L’histoire est en gestation depuis des années. Elle est née d’une rencontre avec un industriel italien, fort riche qui avait été enlevé par des gangsters aguerris et voulait faire de cet épisode de sa vie un roman. Jean-Pierre Gattégno accepte de lui prêter sa plume, mais une fois racontées les grandes lignes de l’affaire, l’industriel ne parvient pas à en dire plus : le roman n’a jamais été écrit. En revanche, l’histoire ressurgit quelques dizaines d’années plus tard. Elle fait partie de ces histoires qui pour Jean-Pierre Gattégno « tourne dans l’inconscient » et à laquelle il ne peut pas ne pas céder. Il opère néanmoins une transposition : ainsi l’industriel devient professeur agrégé et les gangsters aguerris des malfrats amateurs et novices.
Il y a quelque chose de jubilatoire dans le rapport de Jean-Pierre Gattégno à l’écriture. À une femme qui disait écrire dans la douleur, il aurait un jour répondu, « vous n’avez qu’à écrire sous péridurale ! ». Car dit-il, « le roman est là, il suffit d’aller le chercher ». Michel-Ange se décrivait bien comme le libérateur du David, prisonnier de son bloc de marbre dont il n’avait qu’à l’extraire ! Tout se passe pour lui comme si « le texte dictait sa loi », « comme s’il était déjà écrit et qu’il fallait juste lui courir derrière ». « Pendant longtemps, dit-il, ce qui m’a permis d’écrire des romans, c’est d’avoir la fin. Une fois que j’ai l’intrigue, ce qui m’intéresse, c’est de savoir comment ça va se terminer ». Après, c’est « comme si la fin aspirait le texte ». Finalement, c’est « comme faire du bateau.
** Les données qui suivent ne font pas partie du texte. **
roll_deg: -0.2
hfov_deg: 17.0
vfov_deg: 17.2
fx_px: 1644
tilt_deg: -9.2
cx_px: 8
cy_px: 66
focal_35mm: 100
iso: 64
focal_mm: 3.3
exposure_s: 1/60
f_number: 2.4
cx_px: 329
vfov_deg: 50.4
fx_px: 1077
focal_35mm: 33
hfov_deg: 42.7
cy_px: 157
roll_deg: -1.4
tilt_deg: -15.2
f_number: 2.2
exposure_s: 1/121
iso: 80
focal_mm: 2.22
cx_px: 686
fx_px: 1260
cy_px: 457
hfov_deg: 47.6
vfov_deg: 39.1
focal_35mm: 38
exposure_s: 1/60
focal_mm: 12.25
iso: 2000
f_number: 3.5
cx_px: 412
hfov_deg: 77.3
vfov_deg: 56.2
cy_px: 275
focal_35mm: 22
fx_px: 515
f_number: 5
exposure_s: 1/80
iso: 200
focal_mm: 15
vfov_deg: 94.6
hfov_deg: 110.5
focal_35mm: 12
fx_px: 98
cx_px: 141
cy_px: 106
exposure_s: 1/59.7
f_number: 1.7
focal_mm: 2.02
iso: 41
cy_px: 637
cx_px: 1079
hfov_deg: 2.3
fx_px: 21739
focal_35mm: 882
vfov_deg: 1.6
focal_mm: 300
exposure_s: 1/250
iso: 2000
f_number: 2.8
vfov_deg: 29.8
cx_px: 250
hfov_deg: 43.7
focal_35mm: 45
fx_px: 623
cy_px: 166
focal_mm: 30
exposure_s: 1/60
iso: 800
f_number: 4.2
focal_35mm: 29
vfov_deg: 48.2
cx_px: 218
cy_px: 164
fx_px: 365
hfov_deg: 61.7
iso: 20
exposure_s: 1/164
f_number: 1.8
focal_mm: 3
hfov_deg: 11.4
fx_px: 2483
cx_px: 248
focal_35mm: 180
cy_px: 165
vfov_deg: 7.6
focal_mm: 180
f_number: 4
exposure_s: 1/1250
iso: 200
On se donne une direction qu’on vise même quand les vents sont contraires ». « Et c’est l’écriture qui dit comment y aller (…), les problèmes, on les résout au fur et à mesure ». Evidemment, ce n’est pas toujours aussi simple. Il y a des tas de livres laissés en chemin. Et il n’est jamais assuré d’arriver à la fin à laquelle il voulait arriver. Mais le tout est d’être là dans les moments « où les phrases courent très vite » pour ne pas les laisser s’échapper. Avoir toujours près de soi un carnet et un stylo. Il y a aussi des fois où ça ne se laisse pas faire comme ça. Mais « comme avec une femme qu’on courtise, il faut savoir insister, sans pour autant se rendre insupportable sinon le texte vous le fait peser. »
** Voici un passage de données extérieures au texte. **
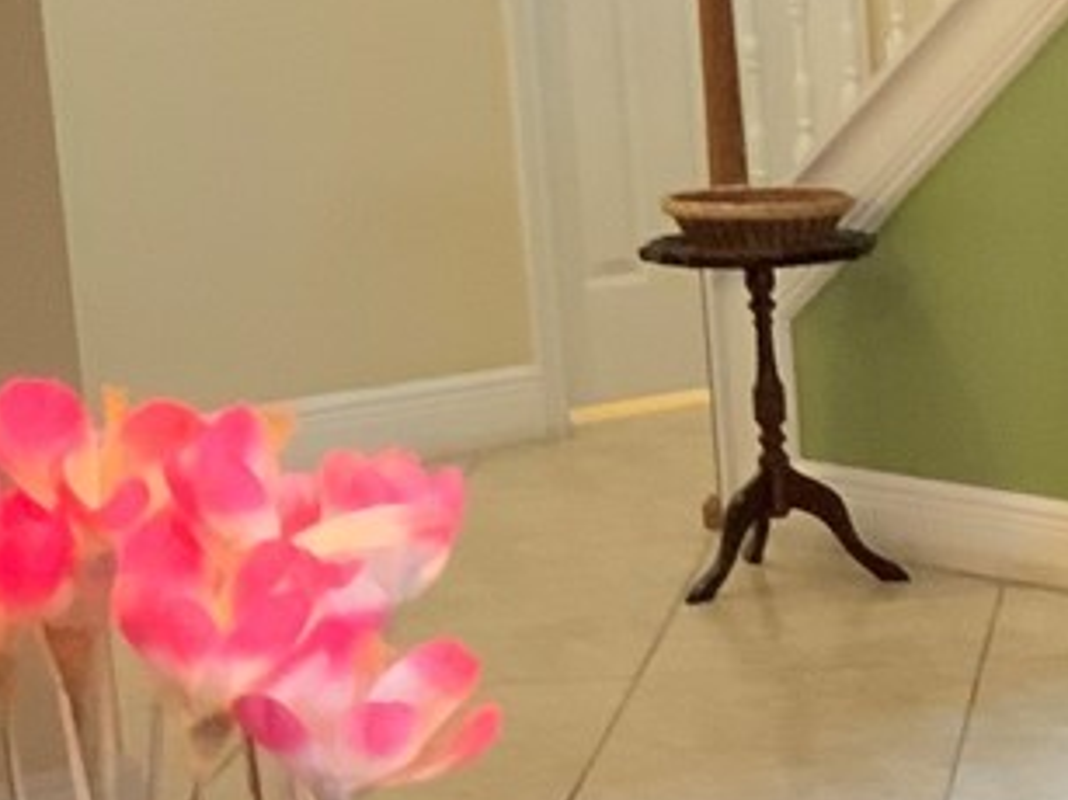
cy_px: 727
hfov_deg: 10.9
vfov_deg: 9.8
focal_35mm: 151
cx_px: 2633
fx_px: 4657
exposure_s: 1/30
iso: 250
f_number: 1.8
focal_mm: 3
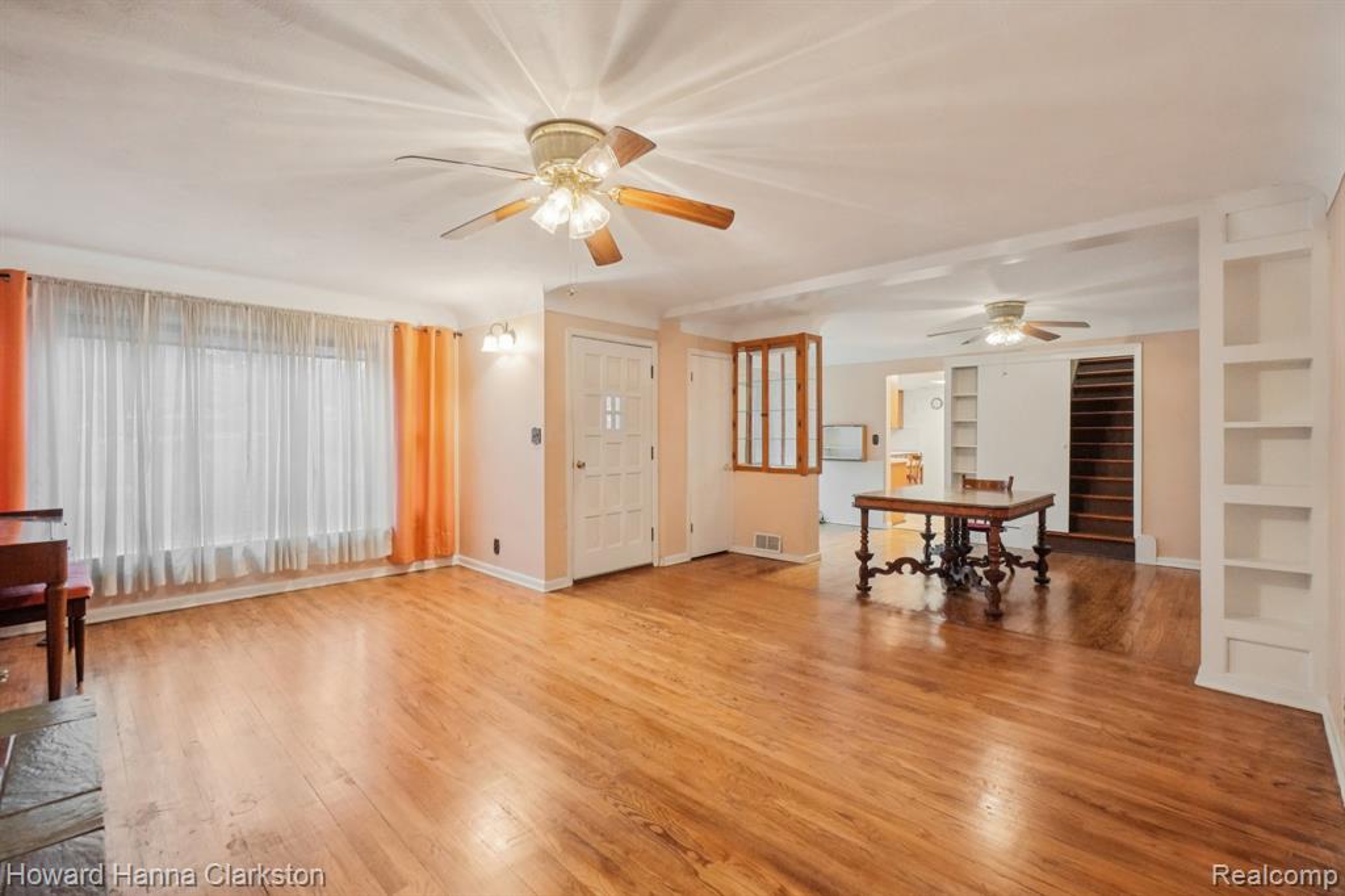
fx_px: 560
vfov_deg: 77.3
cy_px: 448
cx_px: 672
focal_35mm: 15
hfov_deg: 100.4
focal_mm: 10
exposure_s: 1/30
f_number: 8
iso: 3200
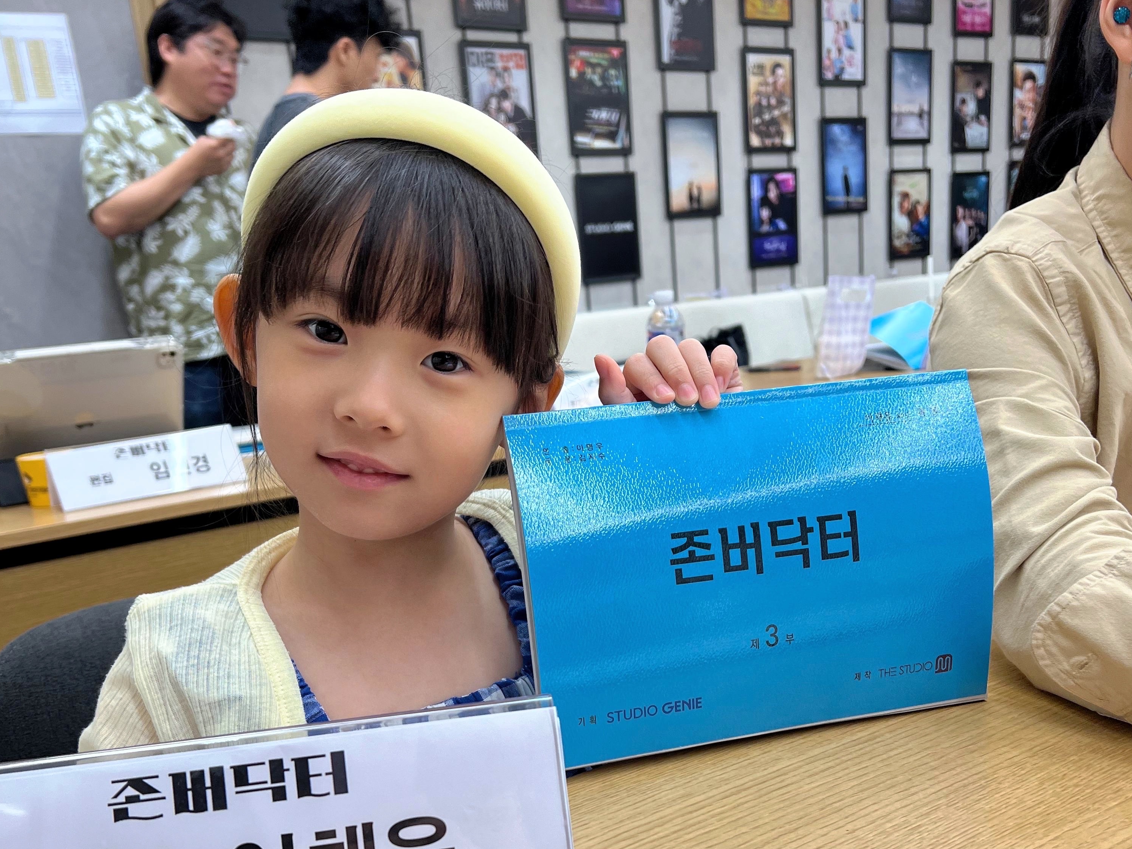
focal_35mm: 35
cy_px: 640
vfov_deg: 39.6
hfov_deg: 52.6
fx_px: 1145
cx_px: 568
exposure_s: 1/120
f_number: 1.5
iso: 80
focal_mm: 5.7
Il arrive aussi que l’idée qu’on trouvait géniale ne trouve pas sa place dans le manuscrit. Comme dans un musée où l’inflation de tableaux tous plus géniaux les uns que les autres finit par saturer l’attention que le spectateur peut leur accorder. De la même façon, il y a parfois des paragraphes qui se font de l’ombre les uns aux autres et entre lesquels il faut choisir.
Entre la littérature, le cinéma omniprésent dans ses romans, a-t-il dû choisir ? « Le cinéma, pour moi, c’est une affaire œdipienne. J’allais au cinéma avec ma mère pendant que mon père jouait au bridge. La littérature m’a sorti de cette histoire œdipienne car les romans, on les lit seuls, pas avec sa maman ». Même si plusieurs de ses romans ont été adaptés à l’écran, ce qui est important pour Jean-Pierre Gattégno, « c’est d’écrire de bons romans (…). Le cinéma n’a pas grand chose à voir avec le roman : l’histoire sur papier et l’histoire sur celluloïd, ce sont deux choses très différentes. » C’est pour cela qu’il refuse toujours de participer à l’adaptation de ses textes à l’écran.